Colonel Briggs had stopped by every couple of weeks to see how the work was going on the cabin and to offer advice here and there. Since he confessed to building birdhouses for a hobby, he assumed he was qualified to oversee the construction of an honest-to-God building. The men under him usually listened to his suggestions politely, nodded their heads understandingly, saw him off with a snappy salute, then went back to doing what they were already doing anyway.
On the day the construction was finished and the last shingle nailed in place, Terry and Jonas immediately began moving in furniture. Being the romantic slobs they were, they had decided to live on the mountain rather than in town, because that was where they fell in love. Terry’s notary office would remain in Spangle. Jonas was still a writer, of course, and Jonas reminded Terry that he could write up a tree if he had to. It didn’t matter where he was. He had earned the right to brag a little about his chosen occupation. He was deep into chronicling the story of how they had helped slay the creatures, and at the latest count he had three—count them, three—publishers nibbling at his manuscript with interest.
At the moment, Jonas and Terry were sipping Budweiser out of a bottle at the same little kitchen table they used to sit at and drink Budweiser from before.
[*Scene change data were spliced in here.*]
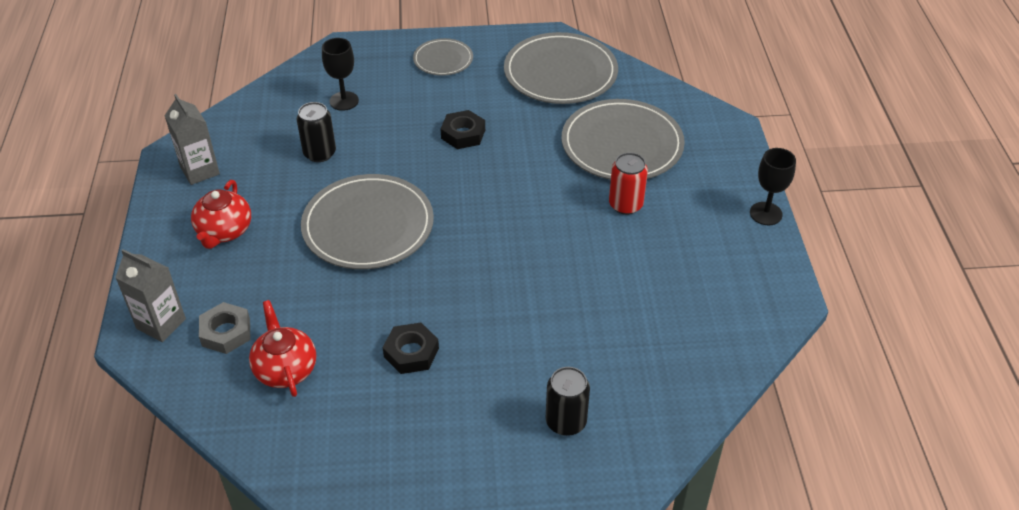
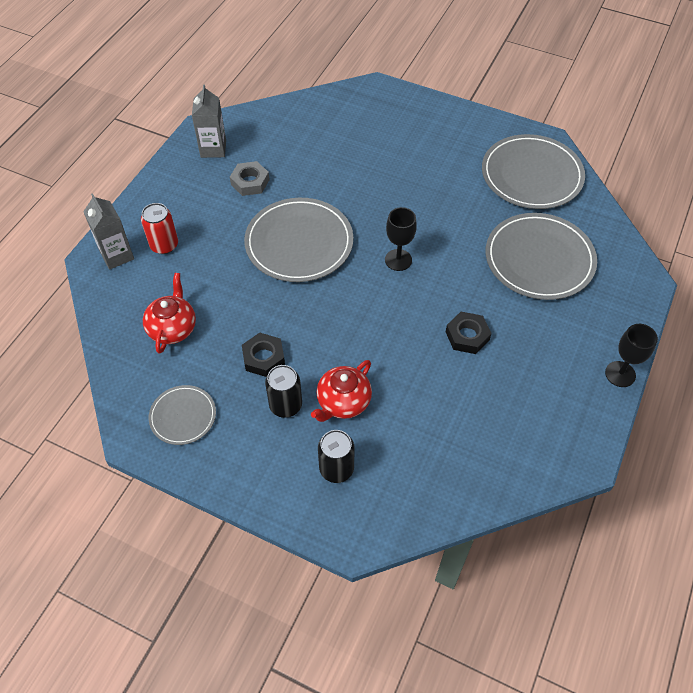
camera: 30 degrees right, 10 degrees up
red teapot [191,180,251,249] -> red teapot moved to [311,360,372,422]
grey nut [199,302,251,354] -> grey nut moved to [230,161,270,196]
black can [296,102,336,162] -> black can moved to [265,365,302,418]
black goblet [322,38,359,111] -> black goblet moved to [385,207,417,271]
grey plate [413,38,473,76] -> grey plate moved to [149,385,216,445]
black nut [441,110,485,149] -> black nut moved to [446,312,492,354]
red can [609,152,648,215] -> red can moved to [141,203,178,254]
The table was the only piece of cabin furniture they were able to salvage after the queen and the US Army converged
to destroy the place. When a platoon of soldiers take it into their heads to aerate a structure with bullet holes, they don’t dick around. Terry found puncture wounds in everything he owned. Even Jonas’s beloved portable typewriter had been blown to smithereens. He now worked on a brand-new Mac.
With the cabin finished and a roof over their heads again, it was nice to sit and do nothing for a change. Their lives had been a whirlwind of activity since the queen fell dead on their living room floor six months before. Not to mention the months of terror they had endured before that.
Two weeks earlier, dressed in brand-new suits and as nervous as cats, they visited the Spangle courthouse. They filled out marriage papers and, shortly after that, exchanged vows in front of a guy with the worst hairpiece they had ever seen in their lives. The ceremony took place in the shade of a ratty-looking plastic arbor draped in plastic flowers in a back room behind the courthouse cafeteria, which reeked of Tuesday’s meatball surprise.
They had giggled their way through the service while Jilly stood behind them in a frilly little summer dress with a gigantic straw bonnet, cradling a spray of posies and fidgeting like crazy because she was giggling, too, and had to pee.
That was another reason the last six months had been so busy. As it turned out, after the death of Jilly’s parents, the child had no one willing to accept responsibility for her. Not that Jonas minded. He set about doing everything he had to do to start the process of adopting Jilly, and he knew how blessed he was that Terry loved the kid as much as he did.
The judge was leery of awarding Jilly to unmarried adults, gay or otherwise. Terry solved that problem by proposing on the spot, and Jonas accepted. Jilly was already living with them in town on a foster care basis while the other problems were being ironed out. Still the judge was not eager to permanently turn the child over to two men who had never cared for a child in their lives.
After twenty minutes in the judge’s chambers with only the judge and Jilly present, the judge had a change of heart. Jonas never found out what the girl told the judge, but whatever it was, the three were pronounced a family on the spot.